DOE Explores Viability of Reopening Elementary Schools for In-Person Learning in Fourth Quarter
The state Department of Education is looking into the possibility of reopening elementary schools for in-person instruction for the final quarter of this school year.
“Our tri-level leadership team is exploring the viability of being able to safely open all, most or some of our elementary schools for daily in-person learning during the fourth quarter,” said Superintendent Dr. Christina Kishimoto in a statement this afternoon.
Kishimoto discussed reopening plans for the state’s youngest learners in an effort to determine if the department can provide them with an opportunity to have some in-person instruction before the academic year concludes.
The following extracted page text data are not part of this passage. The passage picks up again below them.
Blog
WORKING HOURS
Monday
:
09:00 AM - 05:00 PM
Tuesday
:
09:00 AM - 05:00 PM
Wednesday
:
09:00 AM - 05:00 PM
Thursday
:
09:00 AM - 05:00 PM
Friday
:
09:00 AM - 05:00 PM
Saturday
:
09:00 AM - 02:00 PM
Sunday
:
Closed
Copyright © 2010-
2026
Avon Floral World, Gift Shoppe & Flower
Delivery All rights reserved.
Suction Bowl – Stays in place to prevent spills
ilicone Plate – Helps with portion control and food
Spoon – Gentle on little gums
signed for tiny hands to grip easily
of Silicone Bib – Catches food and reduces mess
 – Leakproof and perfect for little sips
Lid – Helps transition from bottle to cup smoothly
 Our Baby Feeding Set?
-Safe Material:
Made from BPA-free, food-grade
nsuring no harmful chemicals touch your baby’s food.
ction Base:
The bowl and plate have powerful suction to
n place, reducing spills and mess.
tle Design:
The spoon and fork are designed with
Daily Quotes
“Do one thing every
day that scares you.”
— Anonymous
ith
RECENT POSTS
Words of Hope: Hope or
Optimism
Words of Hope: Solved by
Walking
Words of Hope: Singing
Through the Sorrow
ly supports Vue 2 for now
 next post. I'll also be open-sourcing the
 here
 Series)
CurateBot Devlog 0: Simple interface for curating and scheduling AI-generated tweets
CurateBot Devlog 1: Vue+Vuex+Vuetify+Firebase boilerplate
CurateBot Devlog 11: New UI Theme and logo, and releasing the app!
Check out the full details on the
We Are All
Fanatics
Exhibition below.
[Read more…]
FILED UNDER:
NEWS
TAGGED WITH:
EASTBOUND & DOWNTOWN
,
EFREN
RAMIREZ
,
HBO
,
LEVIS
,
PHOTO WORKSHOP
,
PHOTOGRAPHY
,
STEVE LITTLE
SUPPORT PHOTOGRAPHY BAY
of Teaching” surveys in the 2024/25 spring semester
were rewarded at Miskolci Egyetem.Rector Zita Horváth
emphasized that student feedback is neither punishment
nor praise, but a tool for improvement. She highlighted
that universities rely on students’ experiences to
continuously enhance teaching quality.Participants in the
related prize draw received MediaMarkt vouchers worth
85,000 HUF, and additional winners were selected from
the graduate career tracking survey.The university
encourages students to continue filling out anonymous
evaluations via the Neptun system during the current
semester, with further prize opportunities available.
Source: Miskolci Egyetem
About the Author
“This will take tremendous planning and effort in a short amount of time to ensure any reopening plans continue to prioritize the health and safety of students and staff,” said Kishimoto, noting that the fourth quarter begins on March 22, following the conclusion of Spring Break.
“We are putting together a detailed plan, and will continue to engage our partners and discuss where we are during the March 4 Board of Education meeting,” she said.
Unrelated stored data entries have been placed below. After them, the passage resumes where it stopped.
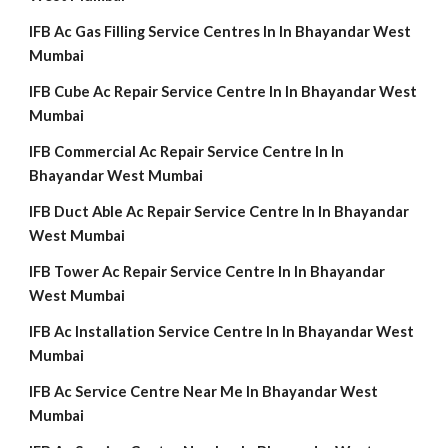
IFB Ac Gas Filling Service Centres In In Bhayandar West
Mumbai
IFB Cube Ac Repair Service Centre In In Bhayandar West
Mumbai
IFB Commercial Ac Repair Service Centre In In
Bhayandar West Mumbai
IFB Duct Able Ac Repair Service Centre In In Bhayandar
West Mumbai
IFB Tower Ac Repair Service Centre In In Bhayandar
West Mumbai
IFB Ac Installation Service Centre In In Bhayandar West
Mumbai
IFB Ac Service Centre Near Me In Bhayandar West
Mumbai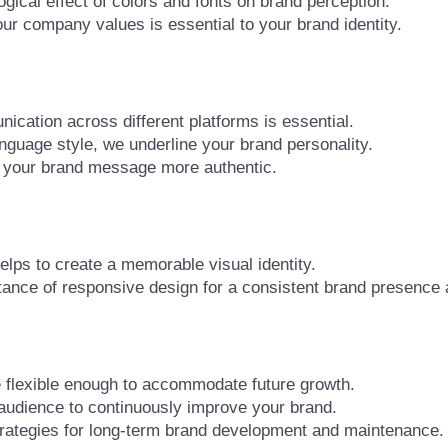
ical effect of colors and fonts on brand perception.
 company values is essential to your brand identity.
cation across different platforms is essential.
anguage style, we underline your brand personality.
 your brand message more authentic.
lps to create a memorable visual identity.
nce of responsive design for a consistent brand presence a
e flexible enough to accommodate future growth.
udience to continuously improve your brand.
rategies for long-term brand development and maintenance.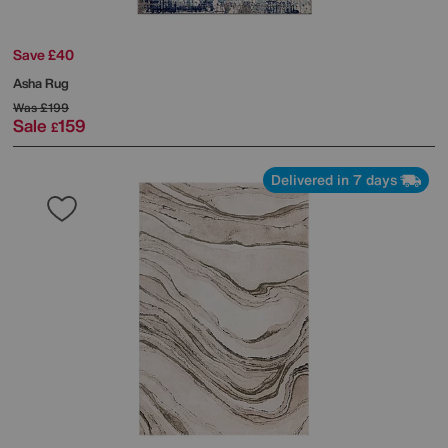
Save £40
Asha Rug
Was
£199
Sale
159
£
Delivered in 7 days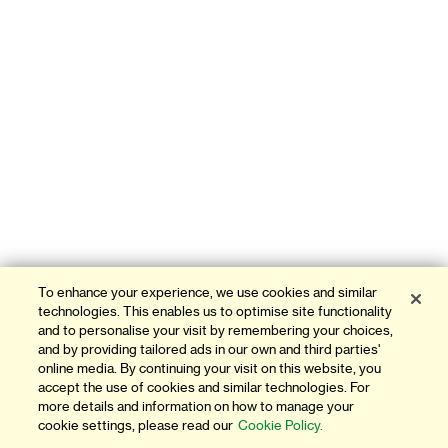
To enhance your experience, we use cookies and similar
technologies. This enables us to optimise site functionality
and to personalise your visit by remembering your choices,
and by providing tailored ads in our own and third parties'
online media. By continuing your visit on this website, you
accept the use of cookies and similar technologies. For
more details and information on how to manage your
cookie settings, please read our
Cookie Policy.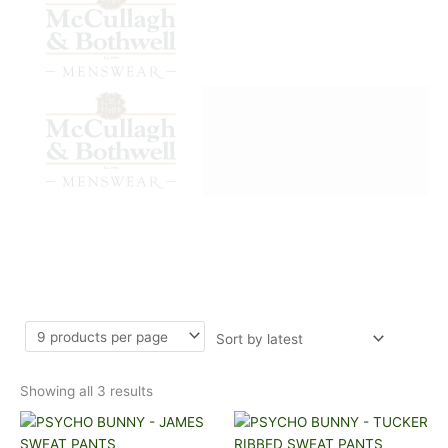
Sorted
SWEAT PANTS
by
latest
Showing all 3 results
This
This
product
product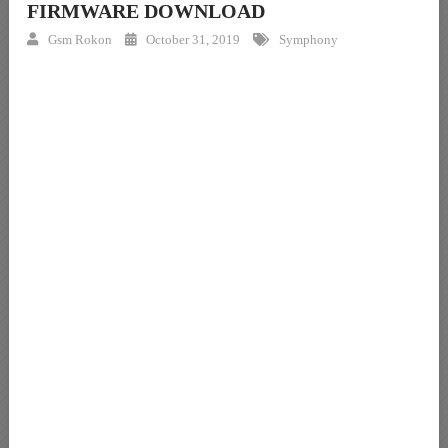
FIRMWARE DOWNLOAD
Gsm Rokon
October 31, 2019
Symphony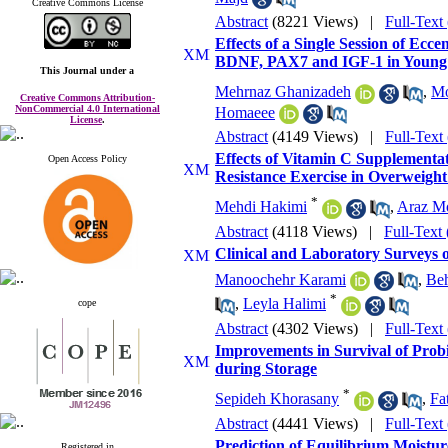
Creative Commons License
Abstract
(8221 Views)
|
Full-Text
Effects of a Single Session of Ecc
BDNF, PAX7 and IGF-1 in Youn
This Journal
under a
Mehrnaz Ghanizadeh
,
Mo
Creative Commons Attribution-
NonCommercial 4.0 International
Homaeee
License
.
Abstract
(4149 Views)
|
Full-Text
Effects of Vitamin C Supplementat
Open Access Policy
Resistance Exercise in Overweigh
*
Mehdi Hakimi
,
Araz M
Abstract
(4118 Views)
|
Full-Text
Clinical and Laboratory Surveys of
Manoochehr Karami
,
Beh
*
,
Leyla Halimi
cope
Abstract
(4302 Views)
|
Full-Text
Improvements in Survival of Probi
during Storage
*
Sepideh Khorasany
,
Fa
Abstract
(4441 Views)
|
Full-Text
Prediction of Equilibrium Moistur
Registered in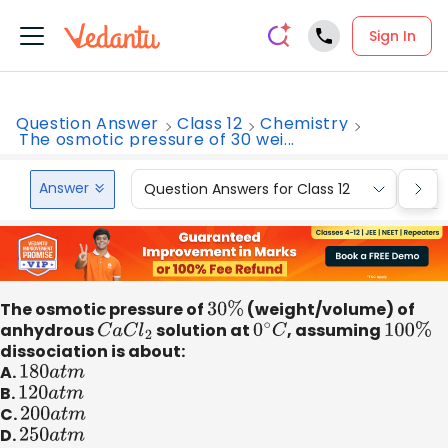
Sign In
Question Answer
Class 12
Chemistry
The osmotic pressure of 30 wei...
Answer
Question Answers for Class 12
Que
The osmotic pressure of
30
%
(weight/volume) of
anhydrous
C
a
C
l
2
solution at
0
∘
C
, assuming
100
%
dissociation is about:
A.
180
a
t
m
B.
120
a
t
m
C.
200
a
t
m
D.
250
a
t
m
Dr. Sarah Kemble, state epidemiologist, sent a letter to US Senator Brian Schatz and Department of Education colleagues today in support of the DOE’s efforts to reopen schools for in-person learning.
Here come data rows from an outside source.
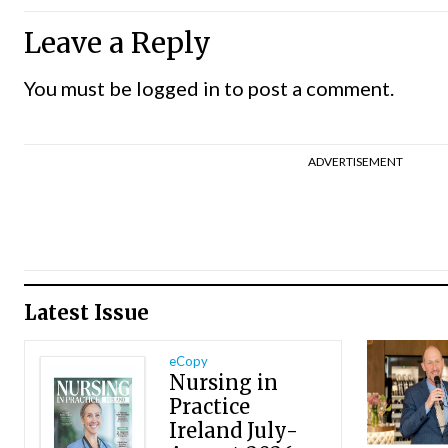
Leave a Reply
You must be
logged in
to post a comment.
ADVERTISEMENT
Latest Issue
eCopy
Nursing in
Practice
Ireland July-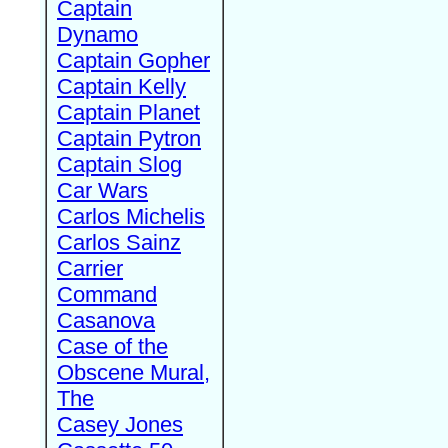
Captain
Dynamo
Captain Gopher
Captain Kelly
Captain Planet
Captain Pytron
Captain Slog
Car Wars
Carlos Michelis
Carlos Sainz
Carrier
Command
Casanova
Case of the
Obscene Mural,
The
Casey Jones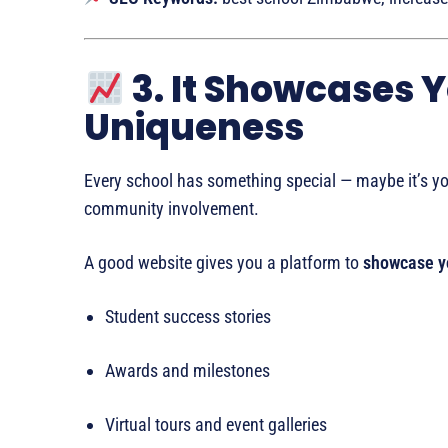
3. It Showcases 
Uniqueness
Every school has something special — maybe it’s yo
community involvement.
A good website gives you a platform to
showcase yo
Student success stories
Awards and milestones
Virtual tours and event galleries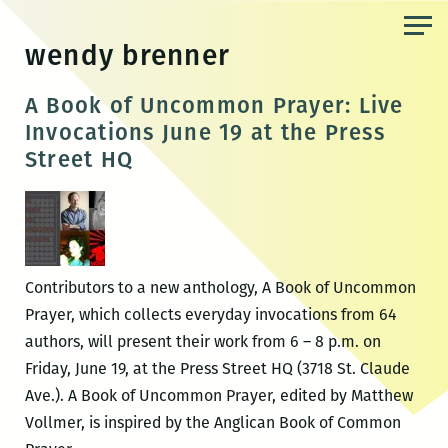
Skip
to
wendy brenner
the
content
A Book of Uncommon Prayer: Live
Invocations June 19 at the Press
Street HQ
Contributors to a new anthology, A Book of Uncommon
Prayer, which collects everyday invocations from 64
authors, will present their work from 6 – 8 p.m. on
Friday, June 19, at the Press Street HQ (3718 St. Claude
Ave.). A Book of Uncommon Prayer, edited by Matthew
Vollmer, is inspired by the Anglican Book of Common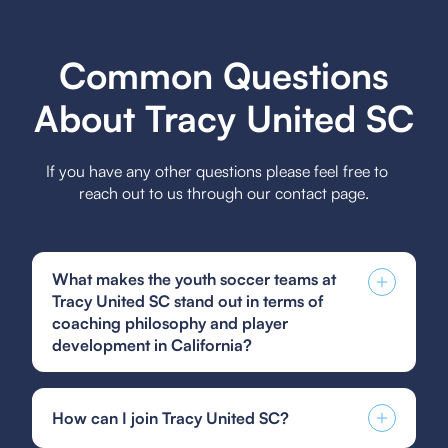
Common Questions
About Tracy United SC
If you have any other questions please feel free to
reach out to us through our contact page.
What makes the youth soccer teams at
Tracy United SC stand out in terms of
coaching philosophy and player
development in California?
Tracy United SC's youth soccer teams stand out
in California due to their emphasis on holistic
How can I join Tracy United SC?
player development, which focuses on technical
skills, tactical awareness, and personal growth,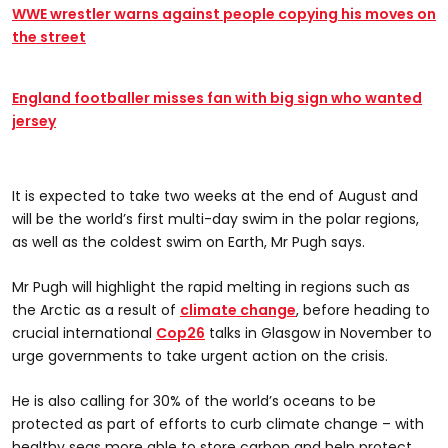
WWE wrestler warns against people copying his moves on
the street
England footballer misses fan with big sign who wanted
jersey
It is expected to take two weeks at the end of August and
will be the world’s first multi-day swim in the polar regions,
as well as the coldest swim on Earth, Mr Pugh says.
Mr Pugh will highlight the rapid melting in regions such as
the Arctic as a result of
climate change
, before heading to
crucial international
Cop26
talks in Glasgow in November to
urge governments to take urgent action on the crisis.
He is also calling for 30% of the world’s oceans to be
protected as part of efforts to curb climate change – with
healthy seas more able to store carbon and help protect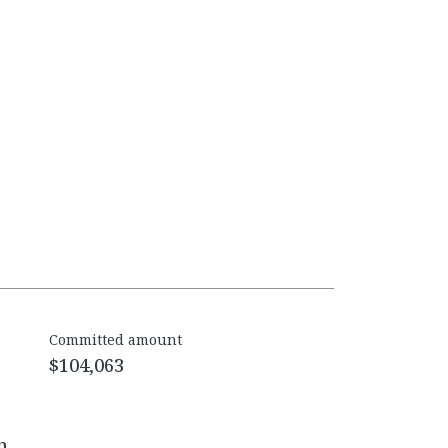
Committed amount
$104,063
h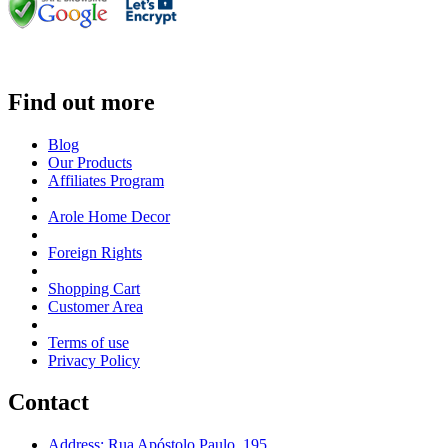
Find out more
Blog
Our Products
Affiliates Program
Arole Home Decor
Foreign Rights
Shopping Cart
Customer Area
Terms of use
Privacy Policy
Contact
Address: Rua Apóstolo Paulo, 195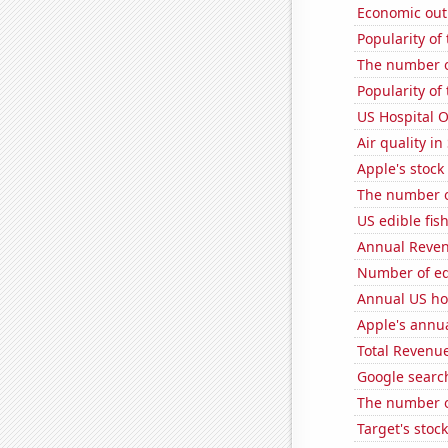
Economic out
Popularity of
The number of
Popularity of
US Hospital 
Air quality i
Apple's stock
The number o
US edible fis
Annual Reven
Number of edi
Annual US ho
Apple's annu
Total Revenu
Google searche
The number of
Target's stock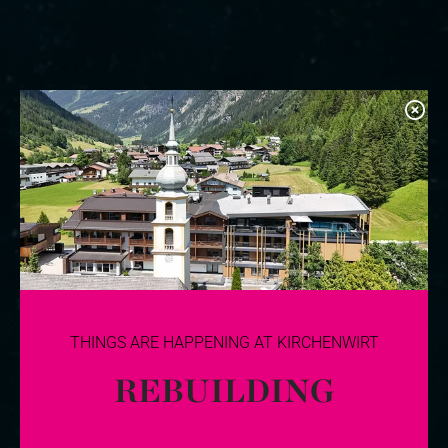
THINGS ARE HAPPENING AT KIRCHENWIRT
REBUILDING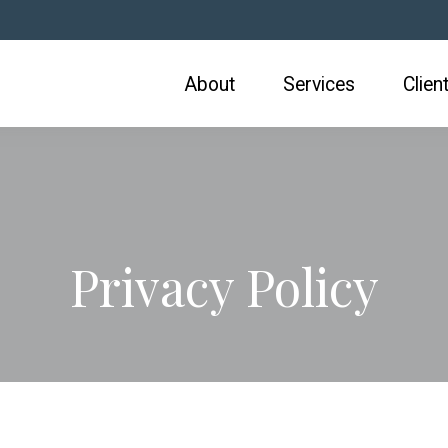
About
Services
Clien
Privacy Policy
“The Hawaiʻi Department of Health recognizes multiple health benefits of children and attending school in person, including first and foremost the fundamental links between education and long-term health outcomes,” Dr. Kemble wrote. “In-person instruction is particularly important for younger children and those with special educational needs. Social and emotional support resources made available on school campuses are also critical to the health of our keiki, and for some families, food security is provided through school meal programs.”
She said all of these factors must be considered in the overall health benefits of in-person learning.
“As we have learned more about COVID-19 and schools, we have also learned that schools are not, as initially anticipated, amplifiers of COVID-19 transmission. Rather,” she said, “schools are one of the safest environments for children when it comes to COVID-19. Schools that have implemented mitigation measures are able to control COVID-19 transmission better than many community settings, where children may interact in less structured ways or attend gatherings with their families. For all of these reasons, DOH supports the Department of Education in returning to in-person learning as soon as possible.”
According to Dr. Kemble, the DOH published guidance for schools in September of 2020, and updated this guidance in October of the same year.
While the intent was to outline mitigation in school settings and suggest thresholds for moving between different learning models, she said these thresholds are provided as a “framework” and are “not meant to be prescriptive.”
“DOH has reviewed the newly released CDC guidance and finds it is very similar to existing DOH guidance as far as defining risk thresholds and in the types of mitigation measures recommended,” Dr. Kemble wrote.
According to the letter, Dr. Kemble acknowledged that not every school can accomplish 6-foot distancing at all times while bringing classrooms back to full capacity. “We encourage those schools to implement all OTHER mitigation measures to the full extent possible, to provide a layered mitigation approach that will still maximize safety.”
Health officials say that while vaccination of teachers and staff is not a prerequisite for in-person learning, it is being offered statewide, providing increased readiness.
Dr. Kemble called this transition for elementary students appropriate and said it “can give schools confidence in their ability to move forward with bringing older students back to campus as well.”